One Wybelenna, Brisbane, Australia
Shaun Lockyer Architects

One Wybelenna was a house born out of a remnant of a Robin Gibson cottage that existed on the site and was a bit of a landmark in the area. The design, inspired by the work of both Gibson (and Neutra in turn) is a contemporary re-interpretation of the modernist language and remains a narrative throughout the design down to the “orb” fireplace. The house enjoys a long, linear plan with all rooms designed to soak up winter sun and give direct pool and garden access for the long summers. The house, despite its size, has a strong sustainability agenda and includes turf roofs, 140,000L of water, 15KW of solar power, recycled materials (stone and timber) along with all the “first principal” design ideas that one would expect. A natural palette of zinc, tallowwood, slate and travertine create a robust aesthetic that aims toward a timeless architecture.
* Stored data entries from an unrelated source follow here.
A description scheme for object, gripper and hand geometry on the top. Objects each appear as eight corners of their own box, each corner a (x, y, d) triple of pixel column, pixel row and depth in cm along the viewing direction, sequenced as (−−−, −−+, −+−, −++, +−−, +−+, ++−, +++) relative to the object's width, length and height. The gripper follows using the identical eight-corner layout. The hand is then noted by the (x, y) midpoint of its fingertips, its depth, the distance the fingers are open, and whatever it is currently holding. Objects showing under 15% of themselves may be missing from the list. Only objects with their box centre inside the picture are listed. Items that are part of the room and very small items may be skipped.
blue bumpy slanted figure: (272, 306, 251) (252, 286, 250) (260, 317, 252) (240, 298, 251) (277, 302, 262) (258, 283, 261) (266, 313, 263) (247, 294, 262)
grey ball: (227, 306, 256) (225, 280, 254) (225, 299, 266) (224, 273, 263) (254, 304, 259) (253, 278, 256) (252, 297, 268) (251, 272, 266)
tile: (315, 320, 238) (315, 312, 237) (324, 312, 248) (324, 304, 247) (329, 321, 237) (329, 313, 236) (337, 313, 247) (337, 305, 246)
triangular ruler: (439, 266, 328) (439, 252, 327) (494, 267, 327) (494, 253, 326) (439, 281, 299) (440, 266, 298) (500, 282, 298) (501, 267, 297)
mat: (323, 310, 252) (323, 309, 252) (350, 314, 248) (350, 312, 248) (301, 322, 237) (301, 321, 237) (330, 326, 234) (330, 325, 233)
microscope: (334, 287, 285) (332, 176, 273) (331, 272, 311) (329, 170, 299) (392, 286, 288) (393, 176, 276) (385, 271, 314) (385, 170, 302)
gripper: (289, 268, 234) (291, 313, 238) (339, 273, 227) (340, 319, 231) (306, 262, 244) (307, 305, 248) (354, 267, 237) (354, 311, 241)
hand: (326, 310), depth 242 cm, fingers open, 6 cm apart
One Wybelenna, while a luxury house, has a strong sustainability agenda. Apart from the obvious ‘first principal’ approach to the design with regards to northern sun, cross flow ventilation and thermal mass, a number of more sophisticated ideas have been incorporated. The house has been thermally engineered and wind patterns mapped, turf roofs as well as 140,000L of water (in the reused shell of the old swimming pool), 15kw of solar power, recycled timber (and some of the stone) and low-e glass. 300 additional trees have also been planted in the waterway area.

The old Gibson cottage was a well known structure along Moggil Road that resonated with passers-by. The “sustained existence” of a stone pavilion in Gibson’s original location maintains the houses place in the local’s memory. Boundary fencing has also been pulled back off the street to give over a significant landscape zone to the public realm.
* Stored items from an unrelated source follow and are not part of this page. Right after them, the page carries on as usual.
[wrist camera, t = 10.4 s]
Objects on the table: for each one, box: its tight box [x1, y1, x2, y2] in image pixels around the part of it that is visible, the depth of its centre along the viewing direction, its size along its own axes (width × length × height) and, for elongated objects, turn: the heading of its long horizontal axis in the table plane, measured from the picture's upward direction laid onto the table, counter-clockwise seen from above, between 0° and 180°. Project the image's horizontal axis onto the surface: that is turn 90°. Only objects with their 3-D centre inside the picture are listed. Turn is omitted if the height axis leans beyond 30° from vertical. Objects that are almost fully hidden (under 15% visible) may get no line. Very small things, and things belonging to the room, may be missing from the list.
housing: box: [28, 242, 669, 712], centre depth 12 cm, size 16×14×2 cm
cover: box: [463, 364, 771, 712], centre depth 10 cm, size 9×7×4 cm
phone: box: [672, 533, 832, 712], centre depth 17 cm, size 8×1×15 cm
The clients were particularly concerned with preservation of habitat and reuse of original site materials whilst maintaining a contemporary, reinterpretation of the original architecture. To this end, the original swimming pool was reused as a water tank and all of the existing stone was reclaimed. The turf roof provides an ongoing habitat for a plover (native bird species) family originally occupying the site, whilst simultaneously reducing glare and allowing the house to merge within the preserved landscape.